▶ [Directions for this task]
All records below must be written out exactly, with the pictures excluded.

[Image change detection data]
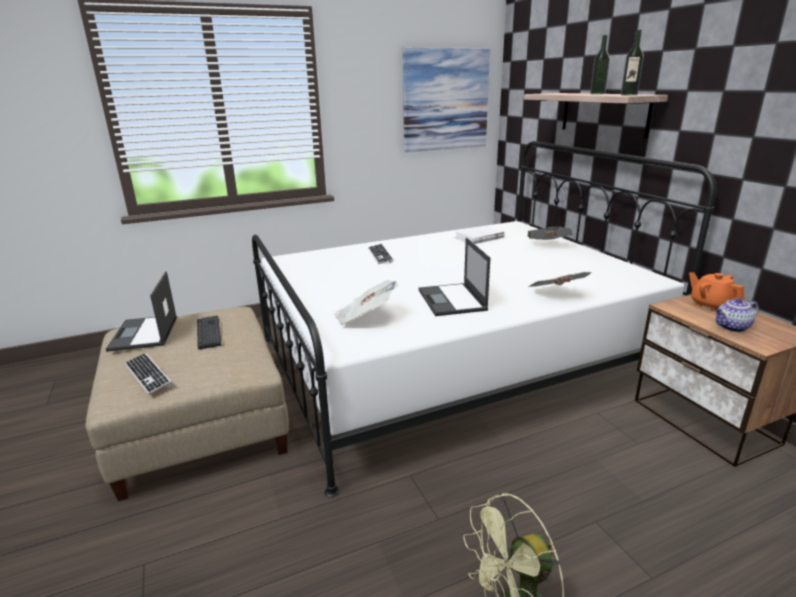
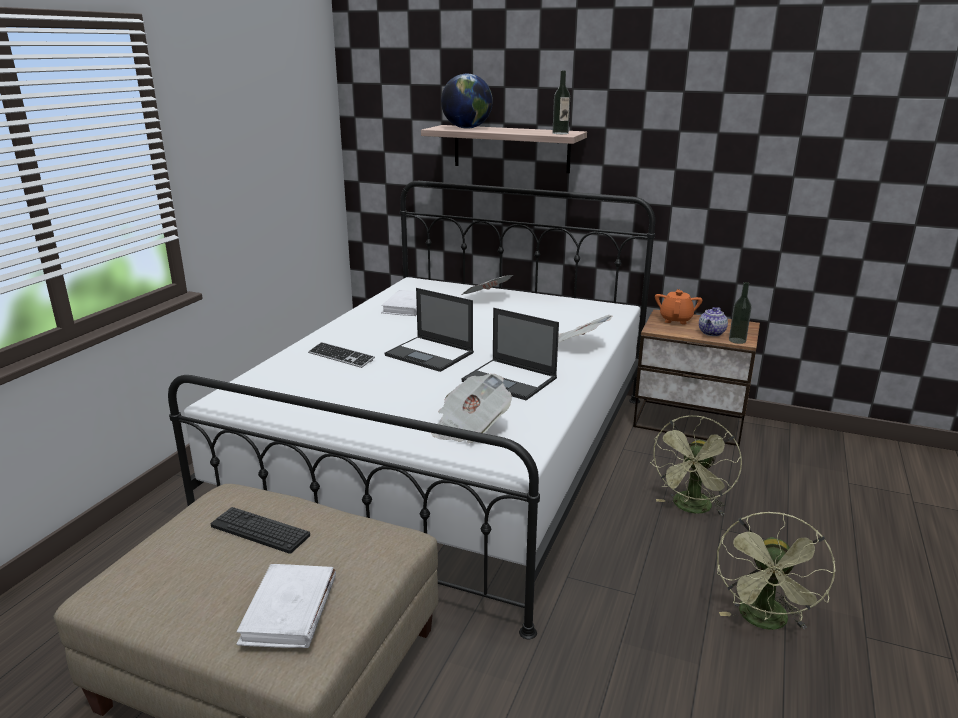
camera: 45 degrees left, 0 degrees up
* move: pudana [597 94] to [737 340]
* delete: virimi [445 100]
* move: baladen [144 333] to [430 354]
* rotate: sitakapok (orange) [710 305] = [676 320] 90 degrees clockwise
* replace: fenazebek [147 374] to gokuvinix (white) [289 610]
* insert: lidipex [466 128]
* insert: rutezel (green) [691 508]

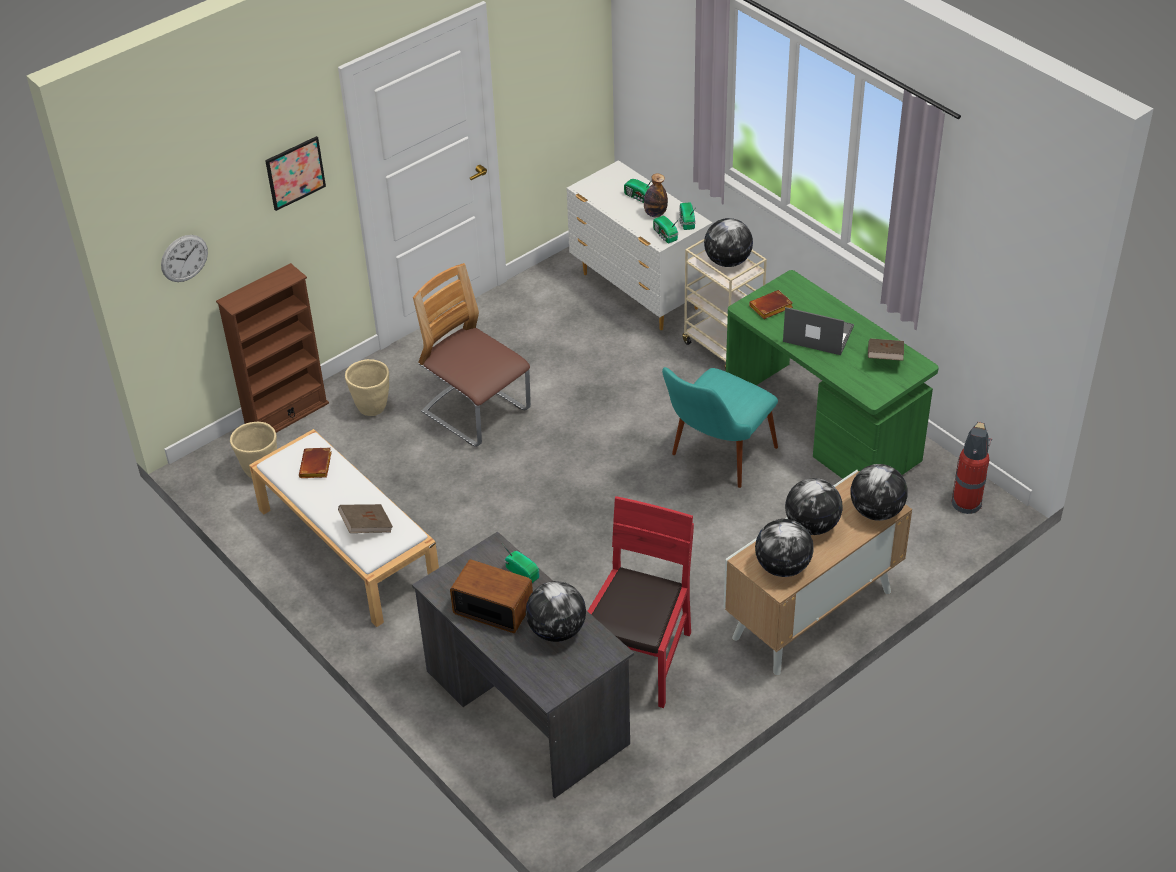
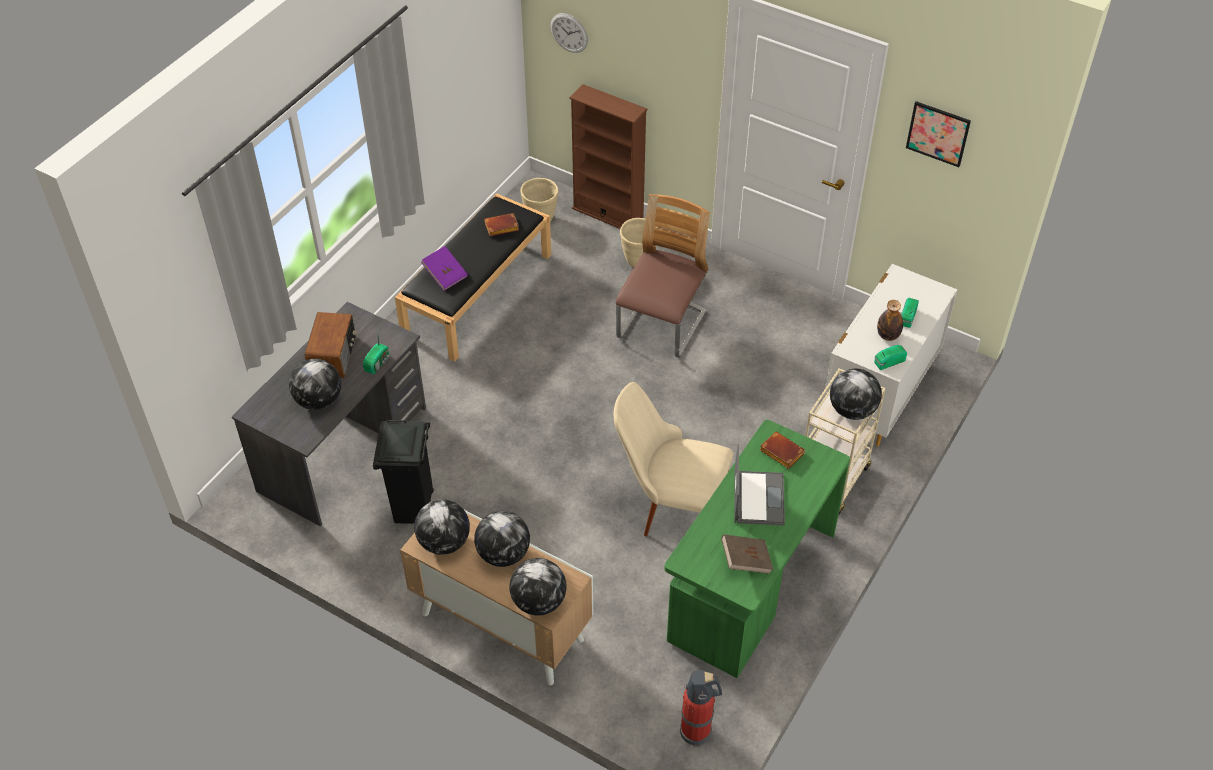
camera: 70 degrees right, 5 degrees up
* move: virimi [295 173] to [938 133]
* delete: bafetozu [665 235]
* recolor:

▶ [Task result]
camera: 45 degrees left, 0 degrees up
* move: pudana [597 94] to [737 340]
* delete: virimi [445 100]
* move: baladen [144 333] to [430 354]
* rotate: sitakapok (orange) [710 305] = [676 320] 90 degrees clockwise
* replace: fenazebek [147 374] to gokuvinix (white) [289 610]
* insert: lidipex [466 128]
* insert: rutezel (green) [691 508]

camera: 70 degrees right, 5 degrees up
* move: virimi [295 173] to [938 133]
* delete: bafetozu [665 235]
* recolor:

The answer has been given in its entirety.